**DIRECTION:** List every line in the records below that contains the string "qCreatedBy", matching case exactly.

**RECORD EXCERPTS:**
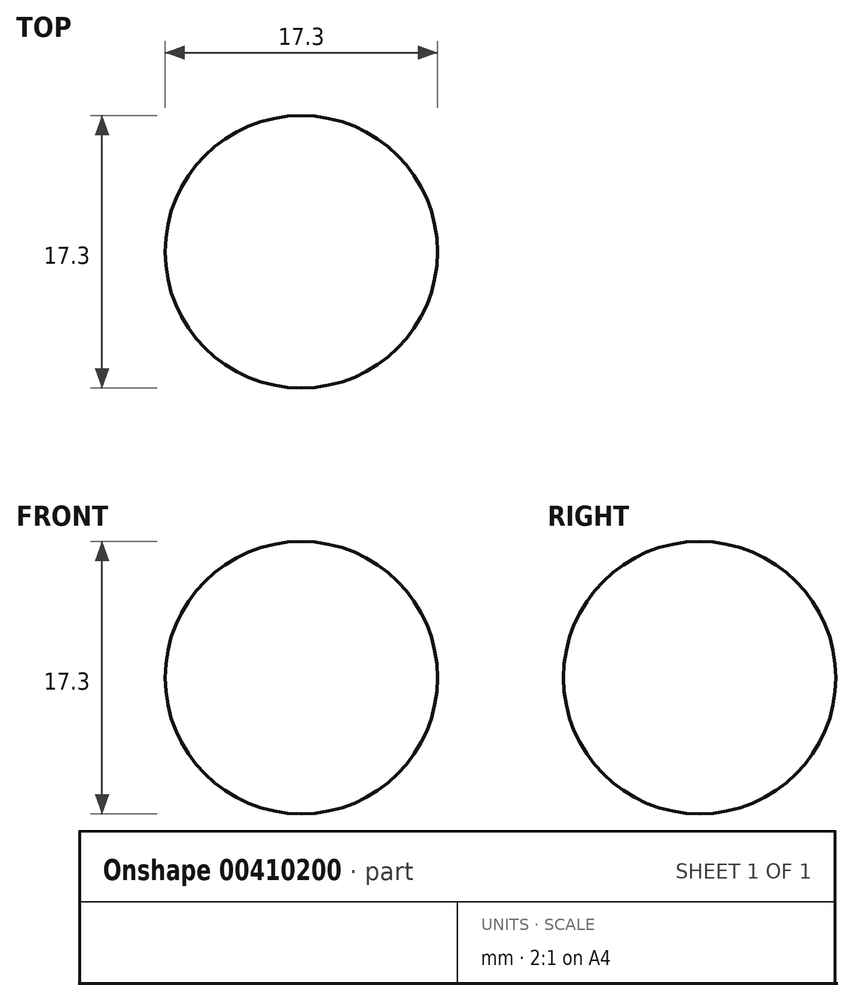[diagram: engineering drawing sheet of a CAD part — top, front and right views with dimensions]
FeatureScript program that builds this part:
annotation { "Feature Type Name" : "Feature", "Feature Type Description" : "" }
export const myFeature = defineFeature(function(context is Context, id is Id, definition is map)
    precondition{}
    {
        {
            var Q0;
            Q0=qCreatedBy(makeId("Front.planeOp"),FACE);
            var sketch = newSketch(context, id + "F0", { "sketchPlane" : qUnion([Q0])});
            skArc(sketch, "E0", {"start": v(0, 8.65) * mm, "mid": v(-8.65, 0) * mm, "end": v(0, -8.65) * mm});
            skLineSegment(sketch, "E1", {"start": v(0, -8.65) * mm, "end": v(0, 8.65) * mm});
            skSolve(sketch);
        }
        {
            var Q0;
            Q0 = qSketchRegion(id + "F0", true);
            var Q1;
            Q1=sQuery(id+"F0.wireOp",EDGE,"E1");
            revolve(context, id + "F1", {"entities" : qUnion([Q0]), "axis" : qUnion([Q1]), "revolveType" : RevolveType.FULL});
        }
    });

* * *

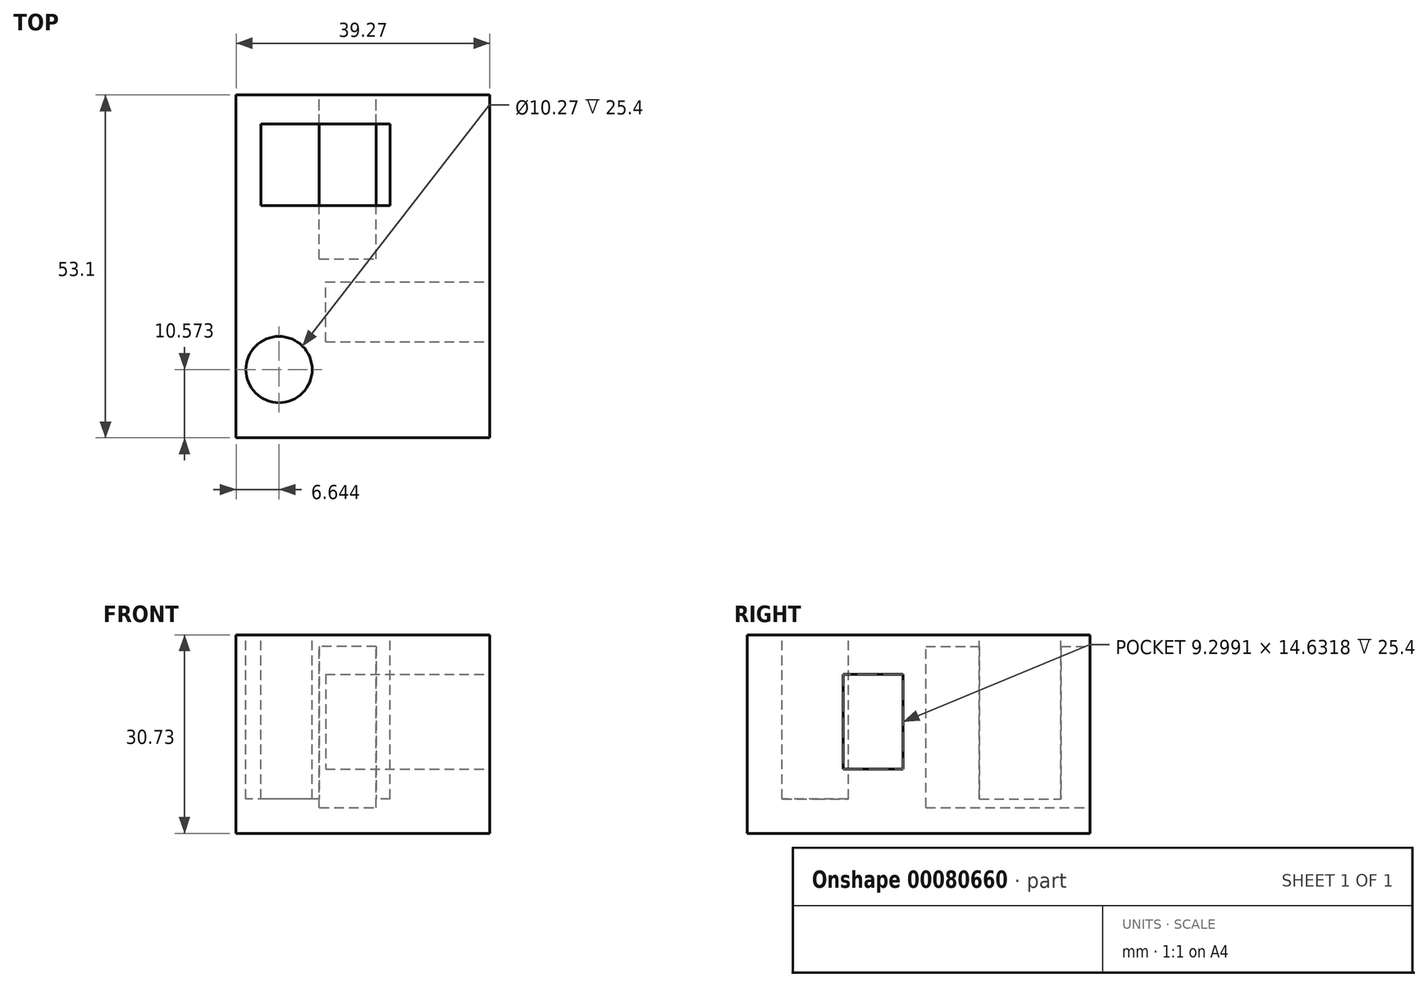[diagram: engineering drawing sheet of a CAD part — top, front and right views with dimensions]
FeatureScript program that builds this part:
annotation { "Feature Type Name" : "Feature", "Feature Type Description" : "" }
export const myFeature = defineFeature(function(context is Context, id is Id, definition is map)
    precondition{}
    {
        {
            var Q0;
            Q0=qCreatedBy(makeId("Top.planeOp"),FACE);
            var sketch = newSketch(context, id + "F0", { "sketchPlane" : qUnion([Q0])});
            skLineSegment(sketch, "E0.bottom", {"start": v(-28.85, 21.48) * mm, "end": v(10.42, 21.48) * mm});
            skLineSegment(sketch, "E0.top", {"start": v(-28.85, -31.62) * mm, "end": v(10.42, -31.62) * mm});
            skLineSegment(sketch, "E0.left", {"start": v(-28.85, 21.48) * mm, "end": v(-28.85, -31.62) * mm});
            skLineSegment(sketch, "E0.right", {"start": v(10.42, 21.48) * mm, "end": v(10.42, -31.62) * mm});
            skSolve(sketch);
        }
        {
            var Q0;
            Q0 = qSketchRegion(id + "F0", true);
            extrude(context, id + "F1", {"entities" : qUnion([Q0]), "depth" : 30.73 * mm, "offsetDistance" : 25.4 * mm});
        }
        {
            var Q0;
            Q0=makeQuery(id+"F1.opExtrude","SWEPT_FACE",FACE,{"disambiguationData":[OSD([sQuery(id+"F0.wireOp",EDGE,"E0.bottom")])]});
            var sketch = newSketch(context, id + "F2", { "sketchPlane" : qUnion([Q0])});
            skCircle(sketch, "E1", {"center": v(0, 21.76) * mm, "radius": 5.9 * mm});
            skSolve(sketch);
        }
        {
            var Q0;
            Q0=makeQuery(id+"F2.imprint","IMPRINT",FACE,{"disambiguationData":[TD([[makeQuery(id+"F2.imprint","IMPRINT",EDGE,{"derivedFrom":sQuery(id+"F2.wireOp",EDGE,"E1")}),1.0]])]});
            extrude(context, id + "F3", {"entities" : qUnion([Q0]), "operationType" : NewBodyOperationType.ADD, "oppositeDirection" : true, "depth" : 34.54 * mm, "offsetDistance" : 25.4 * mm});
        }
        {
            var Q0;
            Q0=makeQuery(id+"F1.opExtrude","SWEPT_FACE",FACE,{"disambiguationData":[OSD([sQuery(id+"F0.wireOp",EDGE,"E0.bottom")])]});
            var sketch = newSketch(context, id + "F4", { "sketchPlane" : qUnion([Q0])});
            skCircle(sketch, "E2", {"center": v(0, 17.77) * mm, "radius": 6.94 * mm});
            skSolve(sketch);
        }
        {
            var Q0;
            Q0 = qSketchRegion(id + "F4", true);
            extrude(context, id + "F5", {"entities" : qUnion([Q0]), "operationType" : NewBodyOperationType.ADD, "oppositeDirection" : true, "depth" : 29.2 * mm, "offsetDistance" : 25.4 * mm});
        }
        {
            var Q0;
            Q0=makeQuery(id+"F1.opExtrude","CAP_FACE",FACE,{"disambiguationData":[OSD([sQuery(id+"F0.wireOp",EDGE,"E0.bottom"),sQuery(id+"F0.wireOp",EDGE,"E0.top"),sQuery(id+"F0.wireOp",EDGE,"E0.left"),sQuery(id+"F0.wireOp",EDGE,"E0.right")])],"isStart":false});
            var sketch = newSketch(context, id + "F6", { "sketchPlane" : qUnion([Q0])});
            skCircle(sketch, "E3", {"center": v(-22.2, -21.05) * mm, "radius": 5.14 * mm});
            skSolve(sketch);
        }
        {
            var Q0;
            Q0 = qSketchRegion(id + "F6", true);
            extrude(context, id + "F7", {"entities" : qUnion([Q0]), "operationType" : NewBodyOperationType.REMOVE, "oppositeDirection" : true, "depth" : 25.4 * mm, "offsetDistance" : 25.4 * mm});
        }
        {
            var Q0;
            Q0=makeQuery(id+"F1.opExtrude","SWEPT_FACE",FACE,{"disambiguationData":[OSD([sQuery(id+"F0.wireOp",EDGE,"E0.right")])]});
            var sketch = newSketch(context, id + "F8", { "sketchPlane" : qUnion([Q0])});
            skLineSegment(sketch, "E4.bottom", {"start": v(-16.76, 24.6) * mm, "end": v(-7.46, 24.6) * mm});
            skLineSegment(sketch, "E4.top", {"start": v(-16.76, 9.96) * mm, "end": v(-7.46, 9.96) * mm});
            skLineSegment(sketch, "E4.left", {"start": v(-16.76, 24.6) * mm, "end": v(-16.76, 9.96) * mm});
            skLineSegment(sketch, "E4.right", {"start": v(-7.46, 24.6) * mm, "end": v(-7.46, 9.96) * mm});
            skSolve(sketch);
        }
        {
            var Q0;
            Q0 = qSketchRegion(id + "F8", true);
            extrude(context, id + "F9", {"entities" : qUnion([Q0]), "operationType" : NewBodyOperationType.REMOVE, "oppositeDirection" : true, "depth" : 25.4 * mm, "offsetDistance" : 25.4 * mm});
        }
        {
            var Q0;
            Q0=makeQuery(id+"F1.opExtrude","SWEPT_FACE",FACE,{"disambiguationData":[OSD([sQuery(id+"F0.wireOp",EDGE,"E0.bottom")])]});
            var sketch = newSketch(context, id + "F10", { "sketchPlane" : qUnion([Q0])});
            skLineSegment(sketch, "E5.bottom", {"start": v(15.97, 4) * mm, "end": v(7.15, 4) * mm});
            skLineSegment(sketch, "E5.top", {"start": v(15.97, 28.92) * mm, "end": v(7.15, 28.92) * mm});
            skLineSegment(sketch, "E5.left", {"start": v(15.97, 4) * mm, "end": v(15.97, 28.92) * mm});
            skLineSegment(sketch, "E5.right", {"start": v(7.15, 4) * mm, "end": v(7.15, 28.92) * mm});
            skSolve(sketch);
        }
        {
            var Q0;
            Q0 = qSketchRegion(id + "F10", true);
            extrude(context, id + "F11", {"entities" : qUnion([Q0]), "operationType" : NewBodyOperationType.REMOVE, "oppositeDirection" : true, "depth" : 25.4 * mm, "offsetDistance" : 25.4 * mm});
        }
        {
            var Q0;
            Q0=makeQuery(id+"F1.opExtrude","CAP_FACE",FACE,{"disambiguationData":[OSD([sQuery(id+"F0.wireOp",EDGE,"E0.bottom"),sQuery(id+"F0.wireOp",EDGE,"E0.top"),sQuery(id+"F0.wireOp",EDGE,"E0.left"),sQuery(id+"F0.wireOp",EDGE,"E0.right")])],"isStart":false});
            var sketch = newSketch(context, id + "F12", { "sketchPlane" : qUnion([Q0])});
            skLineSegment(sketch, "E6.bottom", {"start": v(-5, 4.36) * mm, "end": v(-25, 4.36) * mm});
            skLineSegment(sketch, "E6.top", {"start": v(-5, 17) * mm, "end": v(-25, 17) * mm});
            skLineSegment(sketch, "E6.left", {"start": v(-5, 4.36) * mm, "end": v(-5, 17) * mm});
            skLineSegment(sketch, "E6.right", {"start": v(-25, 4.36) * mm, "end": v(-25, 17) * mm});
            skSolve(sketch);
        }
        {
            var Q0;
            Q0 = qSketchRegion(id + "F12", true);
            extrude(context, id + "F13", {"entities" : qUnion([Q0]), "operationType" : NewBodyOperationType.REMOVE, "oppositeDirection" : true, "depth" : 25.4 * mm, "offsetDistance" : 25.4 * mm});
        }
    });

**THE REPLY:**
            Q0=qCreatedBy(makeId("Front.planeOp"),FACE);
            Q0=qCreatedBy(makeId("Top.planeOp"),FACE);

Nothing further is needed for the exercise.